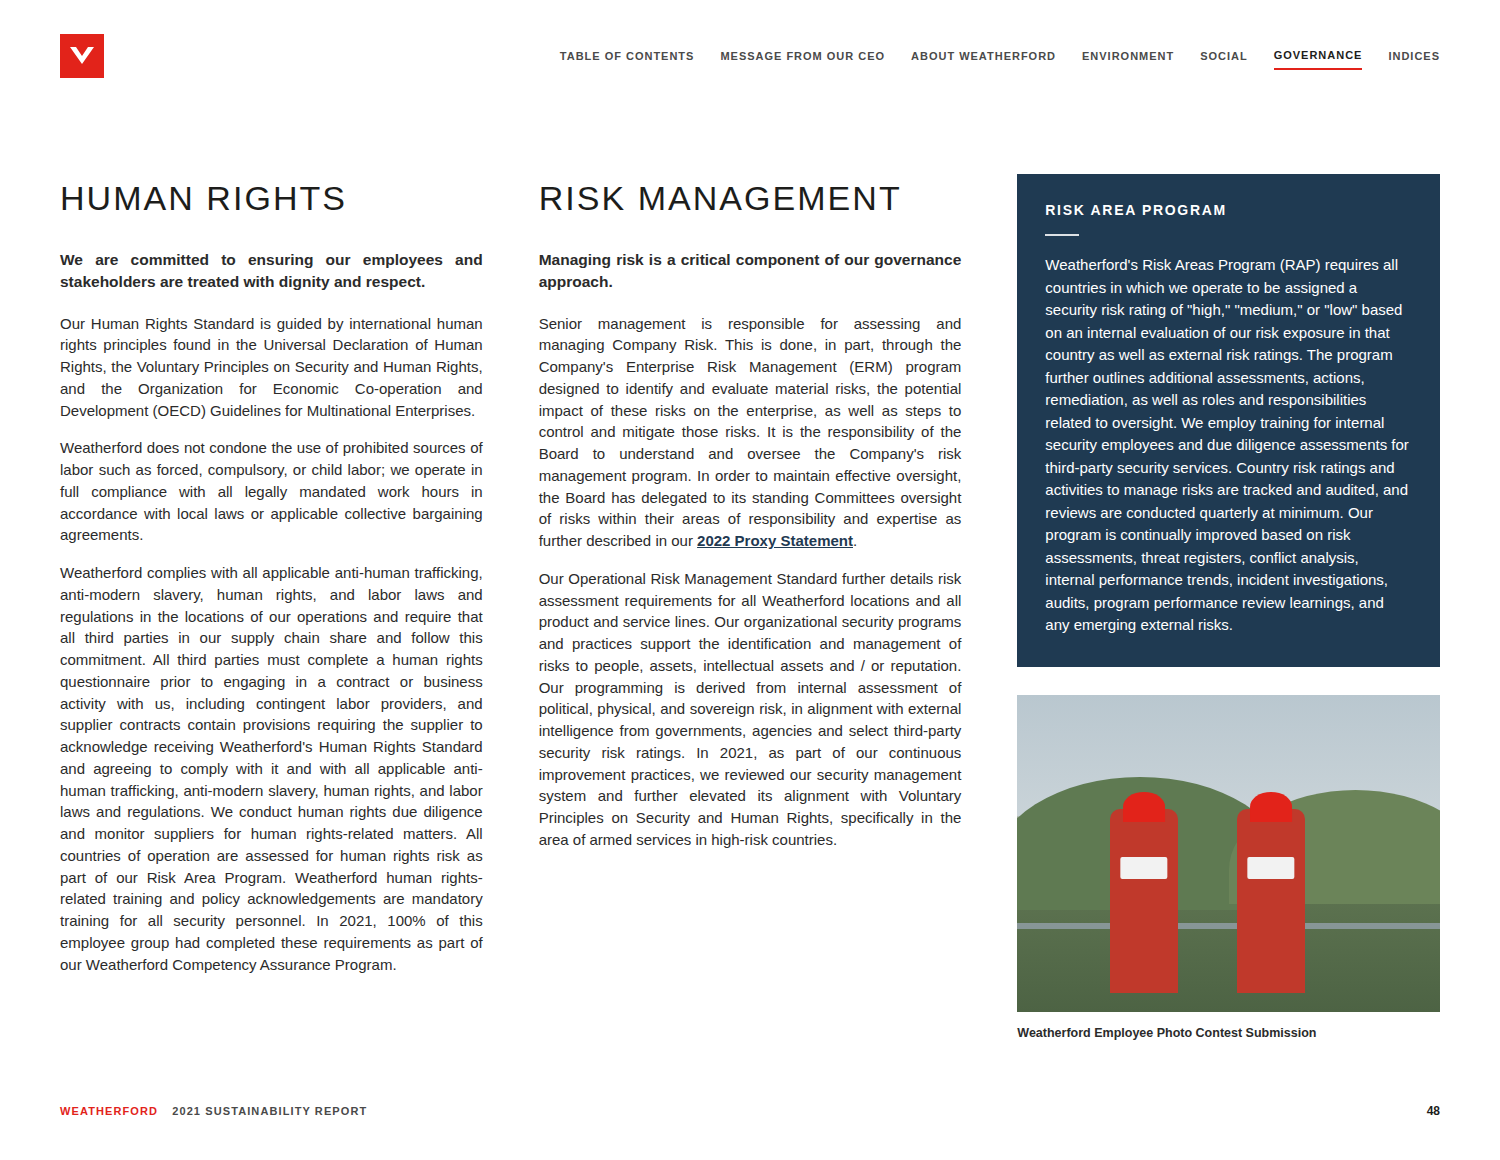Table of Contents Message from our CEO About Weatherford Environment Social Governance Indices
Human Rights
We are committed to ensuring our employees and stakeholders are treated with dignity and respect.
Our Human Rights Standard is guided by international human rights principles found in the Universal Declaration of Human Rights, the Voluntary Principles on Security and Human Rights, and the Organization for Economic Co-operation and Development (OECD) Guidelines for Multinational Enterprises.
Weatherford does not condone the use of prohibited sources of labor such as forced, compulsory, or child labor; we operate in full compliance with all legally mandated work hours in accordance with local laws or applicable collective bargaining agreements.
Weatherford complies with all applicable anti-human trafficking, anti-modern slavery, human rights, and labor laws and regulations in the locations of our operations and require that all third parties in our supply chain share and follow this commitment. All third parties must complete a human rights questionnaire prior to engaging in a contract or business activity with us, including contingent labor providers, and supplier contracts contain provisions requiring the supplier to acknowledge receiving Weatherford's Human Rights Standard and agreeing to comply with it and with all applicable anti-human trafficking, anti-modern slavery, human rights, and labor laws and regulations. We conduct human rights due diligence and monitor suppliers for human rights-related matters. All countries of operation are assessed for human rights risk as part of our Risk Area Program. Weatherford human rights-related training and policy acknowledgements are mandatory training for all security personnel. In 2021, 100% of this employee group had completed these requirements as part of our Weatherford Competency Assurance Program.
Risk Management
Managing risk is a critical component of our governance approach.
Senior management is responsible for assessing and managing Company Risk. This is done, in part, through the Company's Enterprise Risk Management (ERM) program designed to identify and evaluate material risks, the potential impact of these risks on the enterprise, as well as steps to control and mitigate those risks. It is the responsibility of the Board to understand and oversee the Company's risk management program. In order to maintain effective oversight, the Board has delegated to its standing Committees oversight of risks within their areas of responsibility and expertise as further described in our 2022 Proxy Statement.
Our Operational Risk Management Standard further details risk assessment requirements for all Weatherford locations and all product and service lines. Our organizational security programs and practices support the identification and management of risks to people, assets, intellectual assets and / or reputation. Our programming is derived from internal assessment of political, physical, and sovereign risk, in alignment with external intelligence from governments, agencies and select third-party security risk ratings. In 2021, as part of our continuous improvement practices, we reviewed our security management system and further elevated its alignment with Voluntary Principles on Security and Human Rights, specifically in the area of armed services in high-risk countries.
Risk Area Program
Weatherford's Risk Areas Program (RAP) requires all countries in which we operate to be assigned a security risk rating of "high," "medium," or "low" based on an internal evaluation of our risk exposure in that country as well as external risk ratings. The program further outlines additional assessments, actions, remediation, as well as roles and responsibilities related to oversight. We employ training for internal security employees and due diligence assessments for third-party security services. Country risk ratings and activities to manage risks are tracked and audited, and reviews are conducted quarterly at minimum. Our program is continually improved based on risk assessments, threat registers, conflict analysis, internal performance trends, incident investigations, audits, program performance review learnings, and any emerging external risks.
Weatherford Employee Photo Contest Submission
Weatherford 2021 Sustainability Report
48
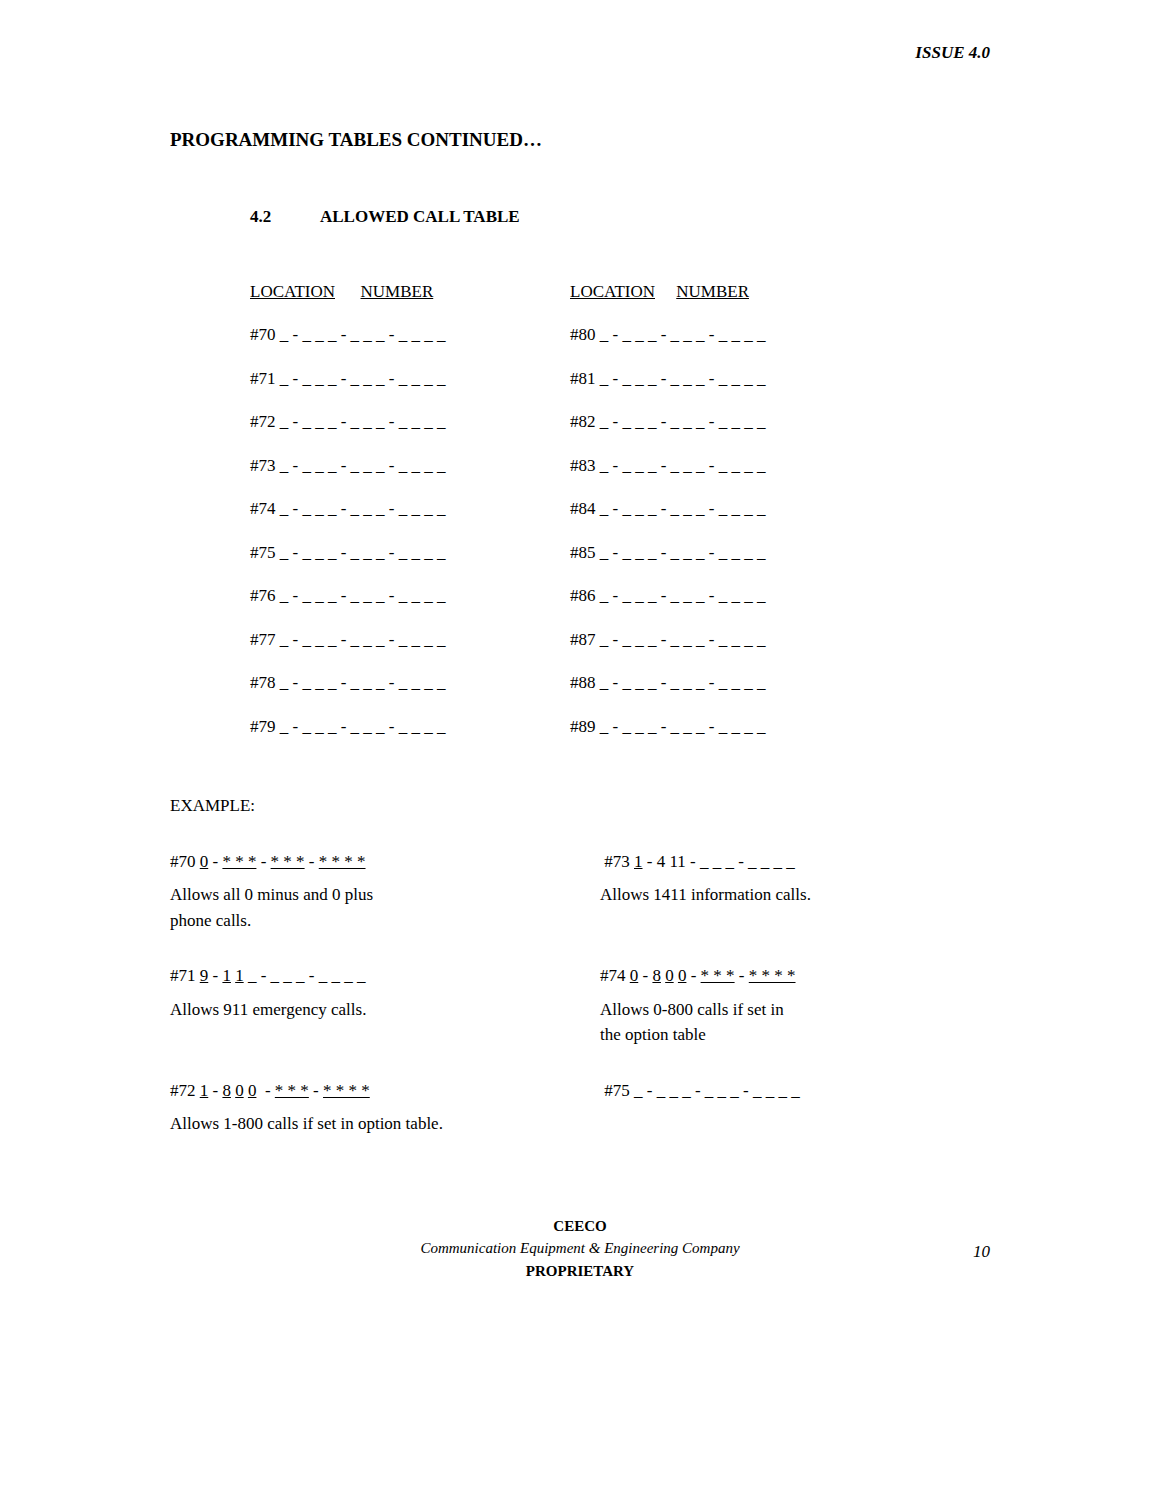ISSUE 4.0
PROGRAMMING TABLES CONTINUED…
4.2 ALLOWED CALL TABLE
| LOCATION NUMBER | LOCATION NUMBER |
| #70 _ - _ _ _ - _ _ _ - _ _ _ _ | #80 _ - _ _ _ - _ _ _ - _ _ _ _ |
| #71 _ - _ _ _ - _ _ _ - _ _ _ _ | #81 _ - _ _ _ - _ _ _ - _ _ _ _ |
| #72 _ - _ _ _ - _ _ _ - _ _ _ _ | #82 _ - _ _ _ - _ _ _ - _ _ _ _ |
| #73 _ - _ _ _ - _ _ _ - _ _ _ _ | #83 _ - _ _ _ - _ _ _ - _ _ _ _ |
| #74 _ - _ _ _ - _ _ _ - _ _ _ _ | #84 _ - _ _ _ - _ _ _ - _ _ _ _ |
| #75 _ - _ _ _ - _ _ _ - _ _ _ _ | #85 _ - _ _ _ - _ _ _ - _ _ _ _ |
| #76 _ - _ _ _ - _ _ _ - _ _ _ _ | #86 _ - _ _ _ - _ _ _ - _ _ _ _ |
| #77 _ - _ _ _ - _ _ _ - _ _ _ _ | #87 _ - _ _ _ - _ _ _ - _ _ _ _ |
| #78 _ - _ _ _ - _ _ _ - _ _ _ _ | #88 _ - _ _ _ - _ _ _ - _ _ _ _ |
| #79 _ - _ _ _ - _ _ _ - _ _ _ _ | #89 _ - _ _ _ - _ _ _ - _ _ _ _ |
EXAMPLE:
| #70 0 - * * * - * * * - * * * * | #73 1 - 4 11 - _ _ _ - _ _ _ _ |
| Allows all 0 minus and 0 plus phone calls. | Allows 1411 information calls. |
| #71 9 - 1 1 _ - _ _ _ - _ _ _ _ | #74 0 - 8 0 0 - * * * - * * * * |
| Allows 911 emergency calls. | Allows 0-800 calls if set in the option table |
| #72 1 - 8 0 0 - * * * - * * * * | #75 _ - _ _ _ - _ _ _ - _ _ _ _ |
| Allows 1-800 calls if set in option table. | |
CEECO
Communication Equipment & Engineering Company
PROPRIETARY
10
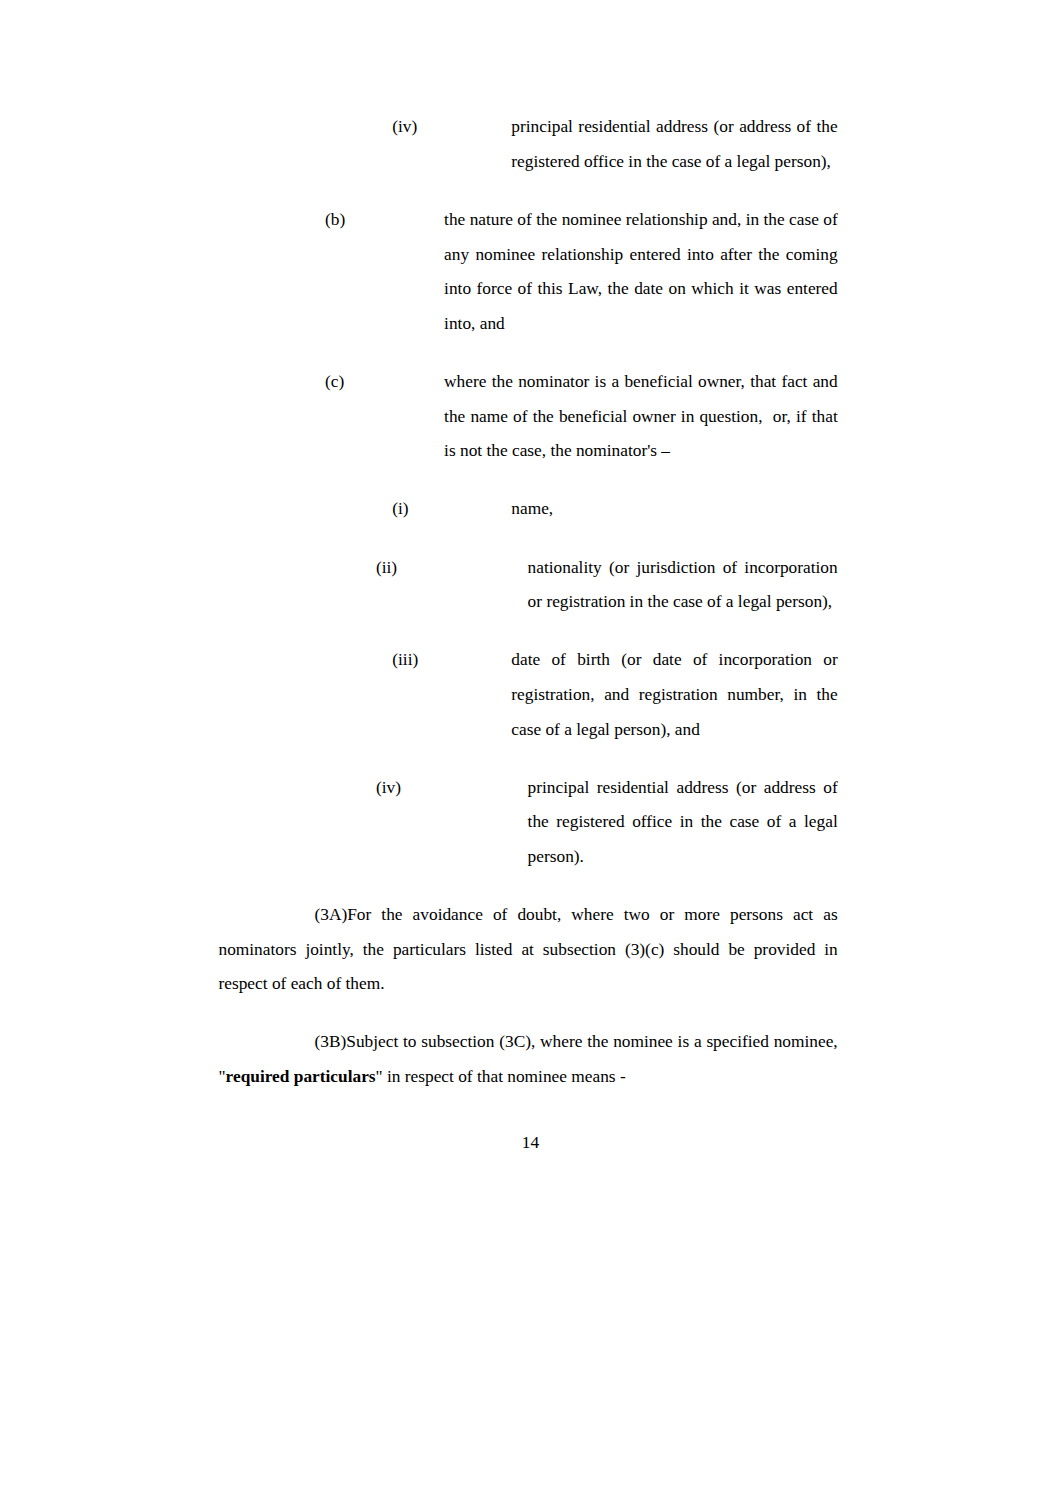(iv) principal residential address (or address of the registered office in the case of a legal person),
(b) the nature of the nominee relationship and, in the case of any nominee relationship entered into after the coming into force of this Law, the date on which it was entered into, and
(c) where the nominator is a beneficial owner, that fact and the name of the beneficial owner in question, or, if that is not the case, the nominator's –
(i) name,
(ii) nationality (or jurisdiction of incorporation or registration in the case of a legal person),
(iii) date of birth (or date of incorporation or registration, and registration number, in the case of a legal person), and
(iv) principal residential address (or address of the registered office in the case of a legal person).
(3A) For the avoidance of doubt, where two or more persons act as nominators jointly, the particulars listed at subsection (3)(c) should be provided in respect of each of them.
(3B) Subject to subsection (3C), where the nominee is a specified nominee, "required particulars" in respect of that nominee means -
14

★ ★ ★ ★ ★

• [Problem requirements]
Scan the material above. Copy each line that holds the word "incorporation".

• [Reply]
(ii) nationality (or jurisdiction of incorporation or registration in the case of a legal person),
(iii) date of birth (or date of incorporation or registration, and registration number, in the case of a legal person), and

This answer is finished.